On 11 Jan 2011, at 14:18, Vladimir Blagojevic wrote:
On 11-01-11 10:28 AM, Manik Surtani wrote:
> Hi there.
>
> Lets take the 2 API sets (M/R and distributed exec) separately:
>
> M/R
> * Why does MapReduceTask extend Set? It probably shouldn't even
> extend DistributedRemoteTask, since some methods such as
> execute(Callable) doesn't make sense for MapReduceTask. Perhaps a
> common super-interface? That alone should simplify the generics...
Leftover that I did not catch. I meant Map<K1,K2> instead of
Set<Map.Entry<K2, V2>>; it does not extend Set it just constraints one
of the type parameters :-)
Completely agree on common parent that has the common setters for
various task aspects.
> * Why does Mapper.map() return a Map? [1] Shouldn't it return a single
> transformation for a given K and V?
Yes, I thought so too but how would we then match intermediate keys for
reduce phase. Our plumbing has to find all the same
transformed/intermediate keys returned from a map phase and then invoke
the reduce phase.
What's an intermediate key? :-) For each K, V pair, we call map(K, V) which
transforms V to a T. So all we expect from map() should be T.

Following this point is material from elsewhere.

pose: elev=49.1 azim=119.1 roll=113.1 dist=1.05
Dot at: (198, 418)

> * Reducer.reduce()'s return type should not necessarily be
the same
> type as the mapped transformation. Also, does the reducer really need
> the key? Surely just the transformed version of each K/V pair.

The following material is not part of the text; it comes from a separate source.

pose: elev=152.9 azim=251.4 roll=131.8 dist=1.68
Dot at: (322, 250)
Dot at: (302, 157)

Yeah, when we solve the above this should fall into place.
Yep. So we then just call reduce(T) for each value of T that we get from the mapping
phase (along with the previous, reduced result of R from the previous invocation). Just
maybe, we may also need to mention the key for which the mapping took place. In which
case, reduce(T, R) would look like reduce(K, T, R). But TBH I don't really see the
use of passing in K.
> * Similarly, Collator.add() should just need the address and the
> reduced result from each node (each node would only produce 1 result!)
>
> DistExec
> * Why do you have execute() and executeAsync() with no params? What
> do these methods do?
In case user provided Factory for DistributedCallable. We have to handle
cases where simple no parameter constructor for callables is not
sufficient - hence factory.
Why are we constructing DistributedCallables? Surely the user passes in an instance?
Now that I think about it maybe adding K...
input as a parameter to call function of DistributedCallable makes more
sense, or no? WDYT?
Not sure this is needed either.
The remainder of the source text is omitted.